Assim que as portas abrem, Marta desce para a plataforma e começa a caminhar em passo rápido, sem olhar para trás. A estação está deserta. Ouve passos atrás de si, mas obriga-se a prosseguir sem dar sinal de alarme. Chegando à rua, contorna as escadas e, de soslaio, parece-lhe distinguir a silhueta de um homem subindo na sua direção.


Uma onda de pavor percorre-lhe o corpo. Olha em redor e, apesar dos candeeiros acesos, a iluminação é fraca. Não se veem quaisquer transeuntes e só a esparsos intervalos passa uma viatura.


São apenas dois quarteirões de distância até ao seu prédio. Estuga o passo e aperta com força a chave na mão direita. Aprendeu que, se tiver de se defender, a chave pode ser uma arma preciosa. Ouve agora, claramente, os passos atrás de si e percebe que se aproximam. Resiste à tentação de começar a correr. Sabe que isso poderia servir de gatilho para o seu perseguidor. Um carro passa na rua e ela sente os passos do homem abrandarem, face à luz dos faróis. Aproveita essa vantagem e acelera um bocadinho o andar.


Já só falta um quarteirão. Vê, ao longe, o alpendre do seu prédio. Um súbito restolhar assusta-a e deixa escapar um gritinho. Um gato malhado salta de um vão de escada. O homem está agora mais perto, consegue ouvir-lhe a respiração. O coração de Marta bate tão forte que ela tem a certeza que ecoa na rua.


Às apalpadelas, escolhe a chave da entrada, entre o molho que tem no bolso. Espera não se enganar. Percebe que esse erro pode custar-lhe segundos que não tem. Está a duas portas da sua. Aperta o telemóvel com a outra mão. Ouve o homem sussurrar:


- Para quê tanta pressa? Gostas de rapidinhas?

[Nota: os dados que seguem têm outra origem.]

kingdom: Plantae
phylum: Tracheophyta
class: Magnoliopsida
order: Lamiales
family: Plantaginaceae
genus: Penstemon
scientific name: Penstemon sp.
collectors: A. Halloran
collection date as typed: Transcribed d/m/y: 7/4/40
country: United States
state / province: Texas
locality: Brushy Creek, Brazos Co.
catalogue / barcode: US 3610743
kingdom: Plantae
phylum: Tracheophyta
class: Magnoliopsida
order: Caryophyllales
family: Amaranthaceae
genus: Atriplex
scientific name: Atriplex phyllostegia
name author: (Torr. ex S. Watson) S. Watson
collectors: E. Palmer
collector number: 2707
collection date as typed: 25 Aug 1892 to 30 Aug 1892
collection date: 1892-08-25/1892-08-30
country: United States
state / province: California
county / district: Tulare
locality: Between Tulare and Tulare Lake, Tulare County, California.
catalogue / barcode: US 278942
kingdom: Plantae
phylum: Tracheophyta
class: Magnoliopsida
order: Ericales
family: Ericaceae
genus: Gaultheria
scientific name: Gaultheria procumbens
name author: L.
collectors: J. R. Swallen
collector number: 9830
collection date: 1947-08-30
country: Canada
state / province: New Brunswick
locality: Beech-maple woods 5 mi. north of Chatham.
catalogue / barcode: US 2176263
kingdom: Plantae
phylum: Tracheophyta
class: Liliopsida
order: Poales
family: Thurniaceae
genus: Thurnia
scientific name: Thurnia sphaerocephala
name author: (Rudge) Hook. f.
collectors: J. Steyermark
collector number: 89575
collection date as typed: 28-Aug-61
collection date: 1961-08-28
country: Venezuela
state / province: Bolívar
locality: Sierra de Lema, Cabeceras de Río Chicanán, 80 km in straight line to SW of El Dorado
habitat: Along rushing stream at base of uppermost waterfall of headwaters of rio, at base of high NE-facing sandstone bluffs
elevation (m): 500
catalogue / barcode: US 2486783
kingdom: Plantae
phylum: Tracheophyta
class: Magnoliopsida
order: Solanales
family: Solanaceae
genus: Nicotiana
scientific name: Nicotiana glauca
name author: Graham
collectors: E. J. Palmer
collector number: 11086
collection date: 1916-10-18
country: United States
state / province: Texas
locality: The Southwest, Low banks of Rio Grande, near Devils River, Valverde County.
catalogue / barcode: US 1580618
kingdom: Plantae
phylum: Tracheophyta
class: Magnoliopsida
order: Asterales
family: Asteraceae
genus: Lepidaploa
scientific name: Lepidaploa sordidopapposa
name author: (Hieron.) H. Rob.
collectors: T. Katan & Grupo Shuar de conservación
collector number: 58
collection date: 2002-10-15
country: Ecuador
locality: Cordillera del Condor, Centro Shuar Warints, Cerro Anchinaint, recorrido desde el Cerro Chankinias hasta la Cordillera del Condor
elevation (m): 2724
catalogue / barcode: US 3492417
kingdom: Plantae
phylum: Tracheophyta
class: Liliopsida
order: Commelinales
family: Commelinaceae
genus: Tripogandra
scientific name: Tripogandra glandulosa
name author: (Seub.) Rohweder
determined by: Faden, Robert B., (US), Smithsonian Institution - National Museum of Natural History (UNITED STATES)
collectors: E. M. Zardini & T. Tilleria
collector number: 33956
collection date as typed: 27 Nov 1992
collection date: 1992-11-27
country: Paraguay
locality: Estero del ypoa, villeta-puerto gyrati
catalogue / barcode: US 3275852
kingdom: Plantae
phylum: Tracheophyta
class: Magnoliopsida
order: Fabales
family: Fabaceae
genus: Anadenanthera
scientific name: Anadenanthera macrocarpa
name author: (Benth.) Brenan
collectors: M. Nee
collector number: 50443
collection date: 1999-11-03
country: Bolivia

Tem os olhos cegos pelas lágrimas, o pânico apodera-se totalmente dela. Não sabe como chega até à porta, nem como consegue enfiar a chave na fechadura. Tudo acontece demasiado rápido, sem que ela tenha consciência. A luz do átrio acende-se, porque é automática, e talvez isso dissuada o homem de forçar a entrada. Fecha a porta atrás de si e volta-se, aterrada, para ver através do vidro.


O homem sorri, piscando-lhe o olho e, arrogante, segue o seu caminho.


Marta sobe as escadas agarrando-se com força ao corrimão, pois tem medo que as pernas cedam. Entra em casa e fecha a porta atrás de si, dando duas voltas à fechadura. Só então. Só então se permite sentir. Um grito rouco sai-lhe da garganta enquanto cai de joelhos e esmurra repetidamente o chão. Tem a cara coberta de lágrimas. Treme de revolta, de frustração. Devia sentir-se grata, porque chegou a casa bem. Mas o que sente é uma raiva imensa por estes homens que, com um sorriso arrogante, passam por uma mulher arremessando-a contra o chão.